The first idea was straightforward: just run the bastion inside the Kubernetes cluster. We already had the Tailscale Kubernetes controller working, so why not extend it?

The catch is resilience. If the cluster itself is unavailable, the bastion inside it disappears too. That leaves no clear way back in when you need it most.

So we decided to place the bastion outside the cluster, where it could act as an independent entry point.

A Simple EC2 Router

The design is uncomplicated:

  1. Provision a small EC2 instance.
  2. Install Tailscale.
  3. Enable subnet routing with --advertise-routes so it can expose private ranges from the VPC.
  4. Approve the advertised routes in the Tailscale admin console (or via Terraform).

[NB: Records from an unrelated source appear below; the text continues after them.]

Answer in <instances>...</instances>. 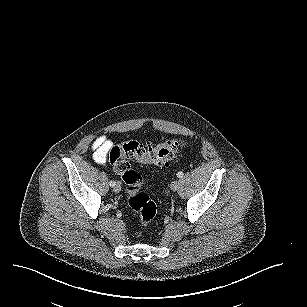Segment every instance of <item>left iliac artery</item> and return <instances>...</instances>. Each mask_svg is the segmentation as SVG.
I'll return each instance as SVG.
<instances>
[{"label":"left iliac artery","instance_id":"1","mask_svg":"<svg viewBox=\"0 0 307 307\" xmlns=\"http://www.w3.org/2000/svg\"><path fill=\"white\" fill-rule=\"evenodd\" d=\"M183 175H184V174H183L182 172H178V173H177V177H179V178H182Z\"/></svg>","mask_w":307,"mask_h":307}]
</instances>
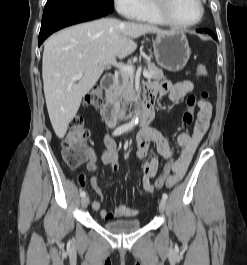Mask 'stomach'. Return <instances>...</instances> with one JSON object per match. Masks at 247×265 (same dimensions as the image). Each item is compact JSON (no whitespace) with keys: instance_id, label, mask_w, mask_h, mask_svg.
Returning a JSON list of instances; mask_svg holds the SVG:
<instances>
[{"instance_id":"0dacf381","label":"stomach","mask_w":247,"mask_h":265,"mask_svg":"<svg viewBox=\"0 0 247 265\" xmlns=\"http://www.w3.org/2000/svg\"><path fill=\"white\" fill-rule=\"evenodd\" d=\"M153 48L157 64L171 72L182 70L191 54L186 35L179 31L158 34L153 40Z\"/></svg>"}]
</instances>
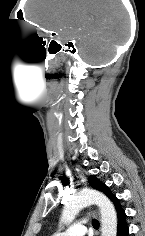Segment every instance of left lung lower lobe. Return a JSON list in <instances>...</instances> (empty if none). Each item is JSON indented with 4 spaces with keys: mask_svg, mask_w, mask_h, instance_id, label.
<instances>
[{
    "mask_svg": "<svg viewBox=\"0 0 145 236\" xmlns=\"http://www.w3.org/2000/svg\"><path fill=\"white\" fill-rule=\"evenodd\" d=\"M118 216L117 236H128L129 230L126 223V214L123 209H116Z\"/></svg>",
    "mask_w": 145,
    "mask_h": 236,
    "instance_id": "left-lung-lower-lobe-1",
    "label": "left lung lower lobe"
}]
</instances>
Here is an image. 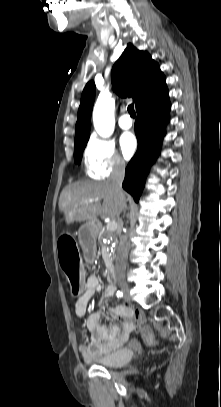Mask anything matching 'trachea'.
<instances>
[{
    "mask_svg": "<svg viewBox=\"0 0 221 407\" xmlns=\"http://www.w3.org/2000/svg\"><path fill=\"white\" fill-rule=\"evenodd\" d=\"M128 112H129V114H130L132 117H135V116H136V113H135L134 105H133V104H130V105L128 106Z\"/></svg>",
    "mask_w": 221,
    "mask_h": 407,
    "instance_id": "trachea-1",
    "label": "trachea"
}]
</instances>
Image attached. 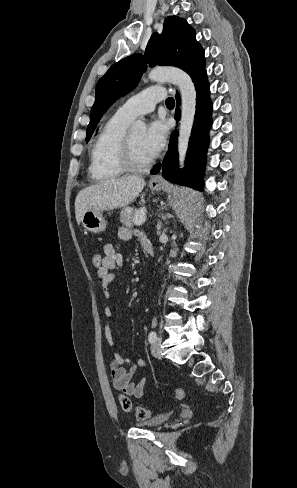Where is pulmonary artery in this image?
<instances>
[{
    "label": "pulmonary artery",
    "instance_id": "pulmonary-artery-1",
    "mask_svg": "<svg viewBox=\"0 0 297 488\" xmlns=\"http://www.w3.org/2000/svg\"><path fill=\"white\" fill-rule=\"evenodd\" d=\"M165 94V89L160 86L147 88L126 100L116 114L132 121L139 115L153 111L156 104L165 98Z\"/></svg>",
    "mask_w": 297,
    "mask_h": 488
}]
</instances>
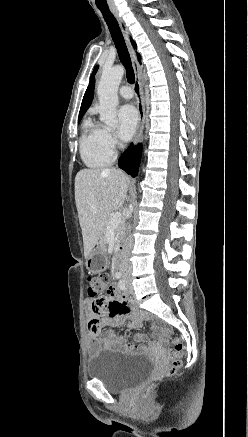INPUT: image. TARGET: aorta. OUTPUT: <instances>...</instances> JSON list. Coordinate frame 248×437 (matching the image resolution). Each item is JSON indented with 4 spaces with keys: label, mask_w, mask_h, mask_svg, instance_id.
Instances as JSON below:
<instances>
[{
    "label": "aorta",
    "mask_w": 248,
    "mask_h": 437,
    "mask_svg": "<svg viewBox=\"0 0 248 437\" xmlns=\"http://www.w3.org/2000/svg\"><path fill=\"white\" fill-rule=\"evenodd\" d=\"M123 75L124 68L122 66L104 70L97 89L100 120L112 128L117 125V92Z\"/></svg>",
    "instance_id": "aorta-1"
}]
</instances>
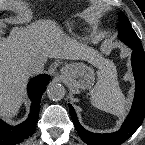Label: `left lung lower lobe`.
<instances>
[{
    "instance_id": "1",
    "label": "left lung lower lobe",
    "mask_w": 145,
    "mask_h": 145,
    "mask_svg": "<svg viewBox=\"0 0 145 145\" xmlns=\"http://www.w3.org/2000/svg\"><path fill=\"white\" fill-rule=\"evenodd\" d=\"M124 42V41H123ZM125 43V42H124ZM126 44V43H125ZM133 51L131 64L135 78V97L131 111L121 128L114 133L98 134L84 129L77 118L74 108L69 104L71 118L81 139L88 145H120L126 141L142 124L145 116V56L142 45L127 44Z\"/></svg>"
}]
</instances>
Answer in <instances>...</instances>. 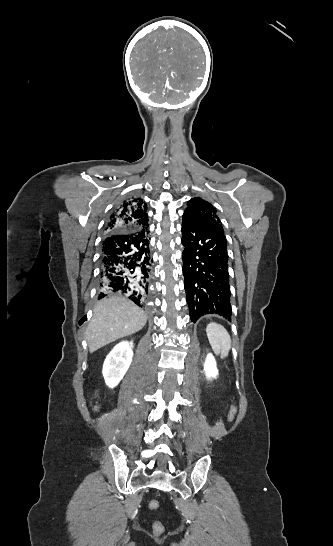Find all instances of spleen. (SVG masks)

With that, the Tailnet extends beyond Kubernetes and into the rest of our infrastructure. The bastion becomes a consistent path to reach internal resources, no matter where they live.

Automating with Terraform

We didn’t want to maintain this manually. The entire setup — instance, networking, routing — is described in Terraform. A minimal example looks like this: 

resource "aws_instance" "bastion" {
  ami           = data.aws_ami.ubuntu.id
  instance_type = "t3.micro" # Free tier eligible
  subnet_id     = aws_subnet.private.id
  vpc_security_group_ids = [aws_security_group.bastion.id]

  user_data = <<-EOT
    #!/bin/bash
    curl -fsSL https://tailscale.com/install.sh | sh
    tailscale up \\
      --authkey=${var.tailscale_auth_key} \\
      --advertise-routes=10.0.0.0/16 \\
      --ssh
  EOT

  tags = {
    Name = "tailscale-bastion"
  }
}

If it ever needs to be replaced, we can rebuild it from code. No one is SSHing in to "fix" things by hand.

Scaling and Redundancy

One of the pleasant surprises was how easy it is to scale this setup:

  • Horizontal scaling: We can deploy multiple bastion instances across availability zones, each advertising the same routes. Tailscale handles the routing logic automatically, so clients don’t need to care which router they connect to.
  • Failover support: If one EC2 router goes down, traffic shifts to another. No manual intervention is required.
  • Flexibility: If we need more throughput, we can scale up the instance size or add more routers. Terraform makes this a one-line change.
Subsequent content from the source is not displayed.